Wössner Jan S, Esser Birgit
Institute for Organic Chemistry, University of Freiburg, Albertstraße 21, 79104 Freiburg, Germany.
Freiburg Materials Research Center, University of Freiburg, Stefan-Meier-Straße 21, 79104 Freiburg, Germany.
J Org Chem. 2020 Apr 3;85(7):5048-5057. doi: 10.1021/acs.joc.0c00567. Epub 2020 Mar 26.
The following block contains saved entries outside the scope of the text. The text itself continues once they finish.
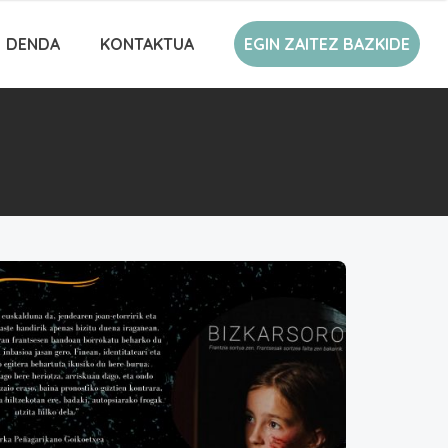
DENDA
KONTAKTUA
EGIN ZAITEZ BAZKIDE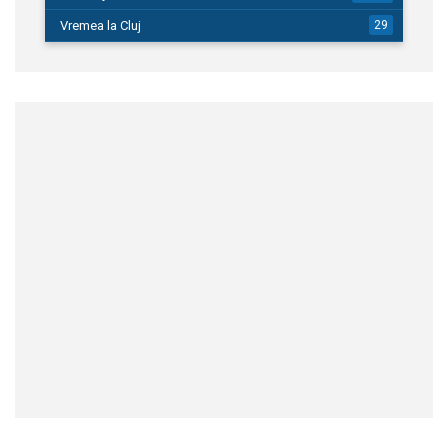
Vremea la Cluj
29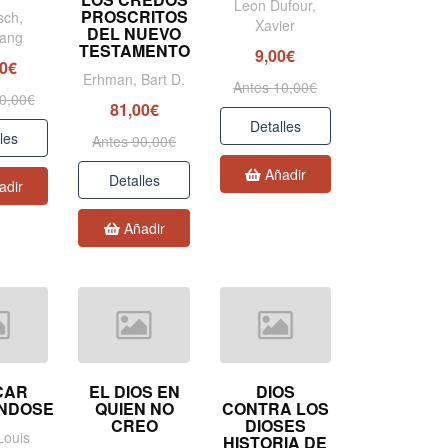
Leon Dufour,
PROSCRITOS
sch,
Xavier
DEL NUEVO
gang
TESTAMENTO
9,00€
00€
Erhman, Bart D.
Antes 10,00€
0,00€
81,00€
Detalles
les
Antes 90,00€
Añadir
Detalles
adir
Añadir
CAR
EL DIOS EN
DIOS
NDOSE
QUIEN NO
CONTRA LOS
CREO
DIOSES
Louis
HISTORIA DE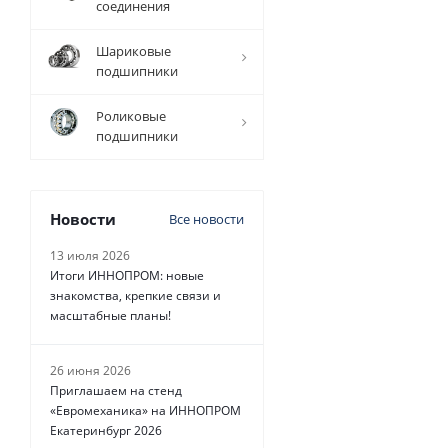
соединения
9 256
руб.
/
Шариковые
шт
подшипники
Роликовые
подшипники
Новости
Все новости
13 июля 2026
Итоги ИННОПРОМ: новые
знакомства, крепкие связи и
масштабные планы!
26 июня 2026
Приглашаем на стенд
«Евромеханика» на ИННОПРОМ
Екатеринбург 2026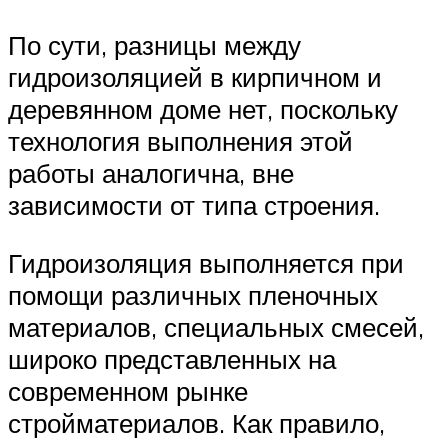
По сути, разницы между
гидроизоляцией в кирпичном и
деревянном доме нет, поскольку
технология выполнения этой
работы аналогична, вне
зависимости от типа строения.
Гидроизоляция выполняется при
помощи различных пленочных
материалов, специальных смесей,
широко представленных на
современном рынке
стройматериалов. Как правило,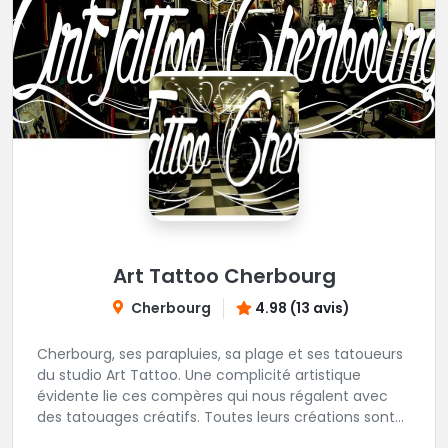
Art Tattoo Cherbourg
Cherbourg
4.98 (13 avis)
Cherbourg, ses parapluies, sa plage et ses tatoueurs
du studio Art Tattoo. Une complicité artistique
évidente lie ces compères qui nous régalent avec
des tatouages créatifs. Toutes leurs créations sont
uniques et réalisées dans le respect des règles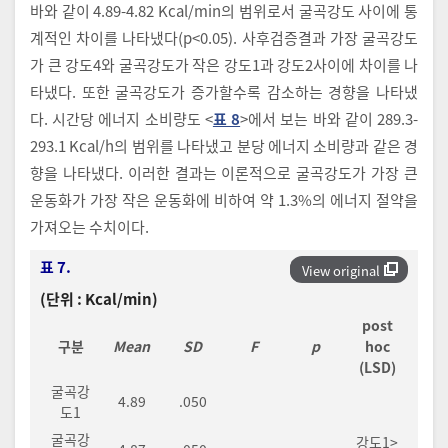
바와 같이 4.89-4.82 Kcal/min의 범위로서 굴곡강도 사이에 통
계적인 차이를 나타냈다(p<0.05). 사후검증결과 가장 굴곡강도
가 큰 강도4와 굴곡강도가 작은 강도1과 강도2사이에 차이를 나
타냈다. 또한 굴곡강도가 증가할수록 감소하는 경향을 나타냈
다. 시간당 에너지 소비량도 <
표 8
>에서 보는 바와 같이 289.3-
293.1 Kcal/h의 범위를 나타냈고 분당 에너지 소비량과 같은 경
향을 나타냈다. 이러한 결과는 이론적으로 굴곡강도가 가장 큰
운동화가 가장 작은 운동화에 비하여 약 1.3%의 에너지 절약을
가져오는 수치이다.
표 7.
View original
(단위 : Kcal/min)
post
구분
Mean
SD
F
p
hoc
(LSD)
굴곡강
4.89
.050
도1
굴곡강
강도1>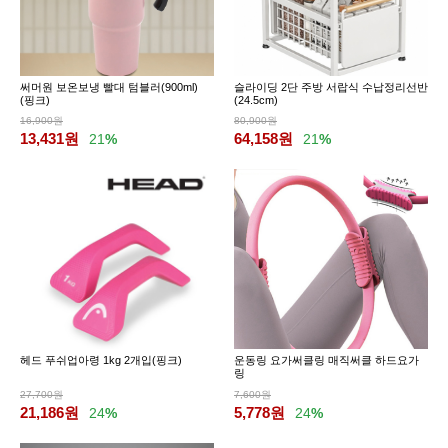
써머원 보온보냉 빨대 텀블러(900ml)
슬라이딩 2단 주방 서랍식 수납정리선반
(핑크)
(24.5cm)
16,900원
80,900원
13,431
원
64,158
원
21
%
21
%
헤드 푸쉬업아령 1kg 2개입(핑크)
운동링 요가써클링 매직써클 하드요가
링
27,700원
7,600원
21,186
원
5,778
원
24
%
24
%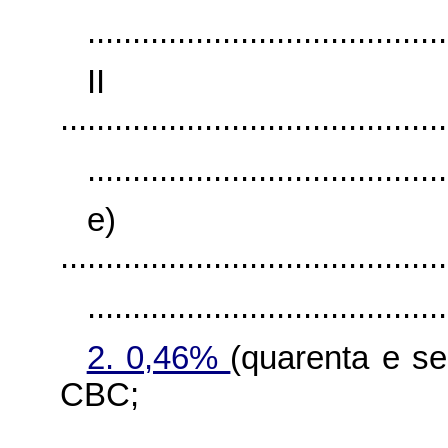
........................................
I
...........................................
........................................
e)
...........................................
........................................
2. 0,46%
(quarenta e se
CBC;
........................................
Charge-transfer-based materials with intramolecular donor-acceptor structures are attractive for technological applications. Herein, a series of donor-σ-acceptor dyes has been prepared in a modular approach. The design of these intramolecular charge-transfer dyes is based on the concept of spiroconjugation, which leads to unique materials with special optical properties. The optical transitions are based on intramolecular charge transfer, as shown by solvatochromic measurements and density functional theory (DFT) calculations. Crystallographic, computational, electrochemical, and optical studies were performed to clarify the effect of different perpendicular π-moieties on the optoelectronic properties. Our molecular tuning allowed for the synthesis of molecules exhibiting strong visible-range absorption. The compounds are not fluorescent due to structural changes in the excited state, as revealed by DFT calculations. Finally, our study describes enantiomerically pure spiroconjugated absorber molecules using 1,1'-binaphthyl-2,2'-diol (BINOL) units on the donor part.
具有分子内供体-受体结构的基于电荷转移的材料在技术应用方面具有吸引力。在此,通过模块化方法制备了一系列供体-σ-受体染料。这些分子内电荷转移染料的设计基于螺共轭概念,这导致了具有特殊光学性质的独特材料。如溶剂化显色测量和密度泛函理论(DFT)计算所示,光学跃迁基于分子内电荷转移。进行了晶体学、计算、电化学和光学研究,以阐明不同垂直π-基团对光电性质的影响。我们的分子调控使得能够合成出在可见光范围内具有强烈吸收的分子。正如DFT计算所揭示的,由于激发态的结构变化,这些化合物不具有荧光性。最后,我们的研究描述了在供体部分使用1,1'-联萘-2,2'-二醇(BINOL)单元的对映体纯螺共轭吸收分子。